Task to complete
Nothing may be left out of the listing below but its images; repeat the rest exactly.

Source data
::::::

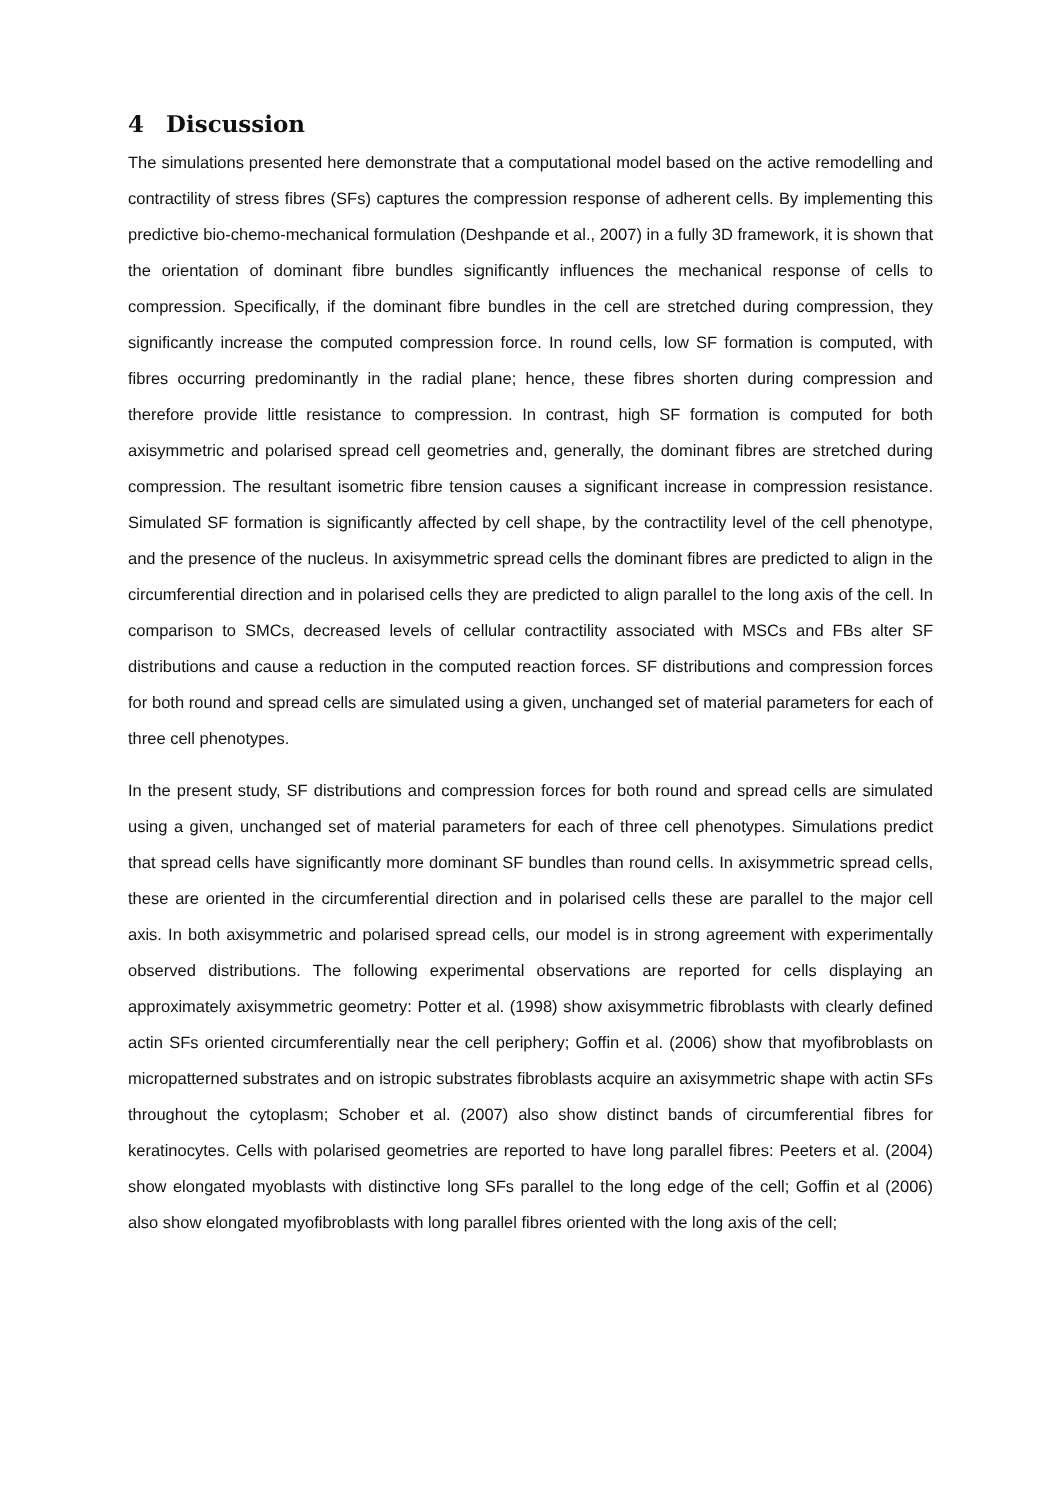4 Discussion
The simulations presented here demonstrate that a computational model based on the active remodelling and contractility of stress fibres (SFs) captures the compression response of adherent cells. By implementing this predictive bio-chemo-mechanical formulation (Deshpande et al., 2007) in a fully 3D framework, it is shown that the orientation of dominant fibre bundles significantly influences the mechanical response of cells to compression. Specifically, if the dominant fibre bundles in the cell are stretched during compression, they significantly increase the computed compression force. In round cells, low SF formation is computed, with fibres occurring predominantly in the radial plane; hence, these fibres shorten during compression and therefore provide little resistance to compression. In contrast, high SF formation is computed for both axisymmetric and polarised spread cell geometries and, generally, the dominant fibres are stretched during compression. The resultant isometric fibre tension causes a significant increase in compression resistance. Simulated SF formation is significantly affected by cell shape, by the contractility level of the cell phenotype, and the presence of the nucleus. In axisymmetric spread cells the dominant fibres are predicted to align in the circumferential direction and in polarised cells they are predicted to align parallel to the long axis of the cell. In comparison to SMCs, decreased levels of cellular contractility associated with MSCs and FBs alter SF distributions and cause a reduction in the computed reaction forces. SF distributions and compression forces for both round and spread cells are simulated using a given, unchanged set of material parameters for each of three cell phenotypes.
In the present study, SF distributions and compression forces for both round and spread cells are simulated using a given, unchanged set of material parameters for each of three cell phenotypes. Simulations predict that spread cells have significantly more dominant SF bundles than round cells. In axisymmetric spread cells, these are oriented in the circumferential direction and in polarised cells these are parallel to the major cell axis. In both axisymmetric and polarised spread cells, our model is in strong agreement with experimentally observed distributions. The following experimental observations are reported for cells displaying an approximately axisymmetric geometry: Potter et al. (1998) show axisymmetric fibroblasts with clearly defined actin SFs oriented circumferentially near the cell periphery; Goffin et al. (2006) show that myofibroblasts on micropatterned substrates and on istropic substrates fibroblasts acquire an axisymmetric shape with actin SFs throughout the cytoplasm; Schober et al. (2007) also show distinct bands of circumferential fibres for keratinocytes. Cells with polarised geometries are reported to have long parallel fibres: Peeters et al. (2004) show elongated myoblasts with distinctive long SFs parallel to the long edge of the cell; Goffin et al (2006) also show elongated myofibroblasts with long parallel fibres oriented with the long axis of the cell;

::::::

Response
4 Discussion
The simulations presented here demonstrate that a computational model based on the active remodelling and contractility of stress fibres (SFs) captures the compression response of adherent cells. By implementing this predictive bio-chemo-mechanical formulation (Deshpande et al., 2007) in a fully 3D framework, it is shown that the orientation of dominant fibre bundles significantly influences the mechanical response of cells to compression. Specifically, if the dominant fibre bundles in the cell are stretched during compression, they significantly increase the computed compression force. In round cells, low SF formation is computed, with fibres occurring predominantly in the radial plane; hence, these fibres shorten during compression and therefore provide little resistance to compression. In contrast, high SF formation is computed for both axisymmetric and polarised spread cell geometries and, generally, the dominant fibres are stretched during compression. The resultant isometric fibre tension causes a significant increase in compression resistance. Simulated SF formation is significantly affected by cell shape, by the contractility level of the cell phenotype, and the presence of the nucleus. In axisymmetric spread cells the dominant fibres are predicted to align in the circumferential direction and in polarised cells they are predicted to align parallel to the long axis of the cell. In comparison to SMCs, decreased levels of cellular contractility associated with MSCs and FBs alter SF distributions and cause a reduction in the computed reaction forces. SF distributions and compression forces for both round and spread cells are simulated using a given, unchanged set of material parameters for each of three cell phenotypes.
In the present study, SF distributions and compression forces for both round and spread cells are simulated using a given, unchanged set of material parameters for each of three cell phenotypes. Simulations predict that spread cells have significantly more dominant SF bundles than round cells. In axisymmetric spread cells, these are oriented in the circumferential direction and in polarised cells these are parallel to the major cell axis. In both axisymmetric and polarised spread cells, our model is in strong agreement with experimentally observed distributions. The following experimental observations are reported for cells displaying an approximately axisymmetric geometry: Potter et al. (1998) show axisymmetric fibroblasts with clearly defined actin SFs oriented circumferentially near the cell periphery; Goffin et al. (2006) show that myofibroblasts on micropatterned substrates and on istropic substrates fibroblasts acquire an axisymmetric shape with actin SFs throughout the cytoplasm; Schober et al. (2007) also show distinct bands of circumferential fibres for keratinocytes. Cells with polarised geometries are reported to have long parallel fibres: Peeters et al. (2004) show elongated myoblasts with distinctive long SFs parallel to the long edge of the cell; Goffin et al (2006) also show elongated myofibroblasts with long parallel fibres oriented with the long axis of the cell;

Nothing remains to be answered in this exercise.